Die Dienstleistungsgewerkschaft ver.di und Talanx haben ein erstes Sozialpartnermodell erfolgreich verhandelt. Dessen Grundlage ist eine betriebliche Altersversorgung mit reiner Beitragszusage. Aus Sicht der Aktuare muss dieses Modell recht bald zahlreiche Nachahmer finden.
Denn die Lage ist ernst, warnt Friedemann Lucius, Vorstandsvorsitzender des Instituts der Versicherungsmathematischen Sachverständigen für Altersversorgung e.V. (IVS). „Die historisch niedrigen Zinsen treiben den Finanzbedarf für die bestehenden Altzusagen mit ihren hohen Leistungsversprechen auf bislang nicht geahnte Höchststände. Dies führt zu einer erheblichen Mittelverlagerung zu Lasten der jüngeren Generationen.“
Den Appell von Dr. Lucius, dass politische Entscheidungsträger, Arbeitgeber und Gewerkschaften, die bAV-Systeme zukunftsgerecht auszubalancieren sollen, um eine dauerhafte Benachteiligung der jüngeren Generationen zu vermeiden, lässt sich als deutliches Votum für das Sozialpartnermodell verstehen. Kommt es zu keiner wesentlichen Veränderung, würden „die Versorgungslücken uneinholbar groß“, so Dr. Lucius, der auch ein „hohes gesellschaftliches Konfliktpotenzial“ befürchtet: „Von dem Versorgungsniveau der heutigen Rentnergenerationen werden die Jüngeren nur träumen können: Einerseits wird ihre Versorgungslücke immer größer, andrerseits treiben die niedrigen Zinsen den Aufwand für die eigene Vorsorge immer weiter in die Höhe. Gleichzeitig reduzieren viele Arbeitgeber die zusätzlichen betrieblichen Versorgungsleistungen, nicht selten, weil sie die Mittel für die Erfüllung bestehender Altzusagen benötigen.“
Das von Lucius beschriebene Problem lässt sich am Beispiel des Autoherstellers Opel sehr gut vor Augen führen: Allein um die Garantieverzinsung für die Pensionsverpflichtungen aufzubringen, soll ein dreistelliger Millionenbetrag notwendig sein - jedes Jahr.

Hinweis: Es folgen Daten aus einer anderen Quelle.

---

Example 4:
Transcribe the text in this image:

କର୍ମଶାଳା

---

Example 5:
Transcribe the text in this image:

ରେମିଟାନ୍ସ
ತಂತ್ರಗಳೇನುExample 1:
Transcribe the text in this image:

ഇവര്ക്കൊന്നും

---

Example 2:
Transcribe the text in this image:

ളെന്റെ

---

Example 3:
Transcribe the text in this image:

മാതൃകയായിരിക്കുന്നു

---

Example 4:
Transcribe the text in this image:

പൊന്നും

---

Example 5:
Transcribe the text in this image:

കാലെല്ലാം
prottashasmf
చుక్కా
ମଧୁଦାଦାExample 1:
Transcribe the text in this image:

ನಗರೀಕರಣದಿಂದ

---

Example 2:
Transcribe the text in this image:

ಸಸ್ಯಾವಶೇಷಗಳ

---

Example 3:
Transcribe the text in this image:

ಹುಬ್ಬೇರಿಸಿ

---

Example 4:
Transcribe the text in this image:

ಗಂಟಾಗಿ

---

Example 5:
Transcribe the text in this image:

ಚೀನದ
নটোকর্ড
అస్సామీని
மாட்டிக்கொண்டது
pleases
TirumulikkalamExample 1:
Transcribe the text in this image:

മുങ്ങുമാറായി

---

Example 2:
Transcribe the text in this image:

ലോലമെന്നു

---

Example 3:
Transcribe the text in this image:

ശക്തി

Die durchschnittliche Verzinsung liegt wohl bei fünf Prozent; oft ist eine „Dynamisierung der Besitzstände“ vereinbart, die für ein jährliches Anwachsen der Beiträge sorgt. Und die werden komplett vom Arbeitgeber finanziert.
„Beitragserhalt verhindert Werterhalt“
Doch solche starren Modelle passen laut Lucius nicht zur gegenwärtigen Niedrigzins-Phase. „Mit der Garantie des Beitragserhalts wird das nicht gelingen; denn dann muss aufgrund der Niedrigzinsen der gesamte Beitrag sicher und ohne nennenswertes Überschusspotenzial angelegt werden, sodass am Ende mit großer Wahrscheinlichkeit tatsächlich nur eine Leistung in Höhe der eingezahlten Beiträge herauskommt.“ Durch die Geldentwertung liegt diese Leistung betragsmäßig aber deutlich unter dem Wert der eingezahlten Beiträge. „Insofern verhindert der Beitragserhalt in Zeiten wie diesen den Werterhalt der eingezahlten Beiträge“, so Dr. Lucius.

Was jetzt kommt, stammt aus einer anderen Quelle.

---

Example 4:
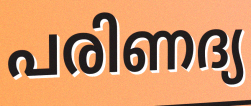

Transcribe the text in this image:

പരിണദ്യ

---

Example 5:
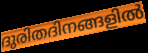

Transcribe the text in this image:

ദുരിതദിനങ്ങളിൽ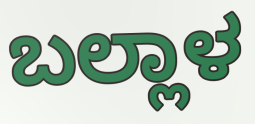
ಬಲ್ಲಾಳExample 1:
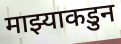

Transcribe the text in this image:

माझ्याकडुन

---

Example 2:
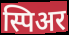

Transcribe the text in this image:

स्पिअर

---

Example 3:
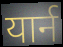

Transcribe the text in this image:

यार्न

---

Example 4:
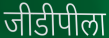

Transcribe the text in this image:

जीडीपीला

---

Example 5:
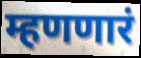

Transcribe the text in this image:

म्हणणारंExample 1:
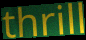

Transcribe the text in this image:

thrill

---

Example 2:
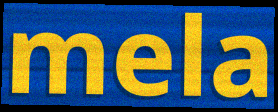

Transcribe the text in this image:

mela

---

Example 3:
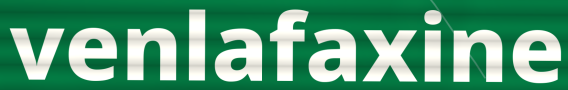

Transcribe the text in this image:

venlafaxine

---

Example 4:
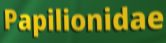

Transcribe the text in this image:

Papilionidae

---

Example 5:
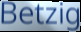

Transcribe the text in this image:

Betzig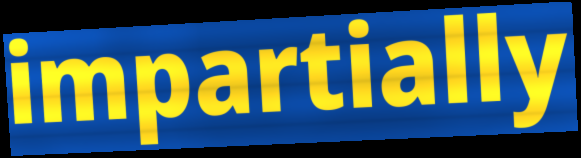
impartiallyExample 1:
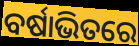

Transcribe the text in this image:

ବର୍ଷାଭିତରେ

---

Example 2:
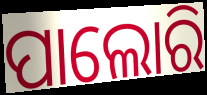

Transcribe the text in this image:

ପାଲୋରି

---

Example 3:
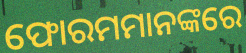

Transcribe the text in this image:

ଫୋରମମାନଙ୍କରେ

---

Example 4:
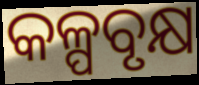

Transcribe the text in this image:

କଳ୍ପବୃକ୍ଷ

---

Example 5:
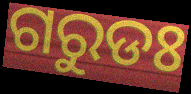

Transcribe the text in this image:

ଗରୁଡଃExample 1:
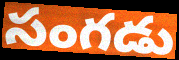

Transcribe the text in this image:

సంగడు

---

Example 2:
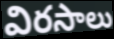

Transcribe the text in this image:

విరసాలు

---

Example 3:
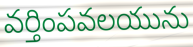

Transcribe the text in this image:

వర్తింపవలయును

Die reine Beitragszusage biete mehr Möglichkeiten zur Kapitalanlage. Die Personalabteilung von Opel sieht das ähnlich und präferiert ein eher kapitalmarktorientiertes System. Dagegen wehrt sich wiederum der Betriebsrat, der befürchtet, dass der Kapitalbetrag bei Renteneintritt dann mitunter deutlich geringer ausfallen könnte.
Auch dieses Argument kennt Lucius. Doch Schwankungsrisiken im Zusammenhang mit Aktien und anderen Sachwertanlagen hält er aufgrund der in Deutschland vorherrschenden Risikoaversion für „dramatisch überbewertet“. Über lange Zeiträume in einem Versorgungskollektiv und mit einem professionellen Risikomanagement seien diese Risiken „sehr gut beherrschbar“.
Der IVS-Vorsitzende plädiert deshalb dafür, von der ‚Garantiefixierung‘ abzulassen, risikoreicher anzulegen und mehr Flexibilität im Arbeits- und Aufsichtsrecht einzuführen.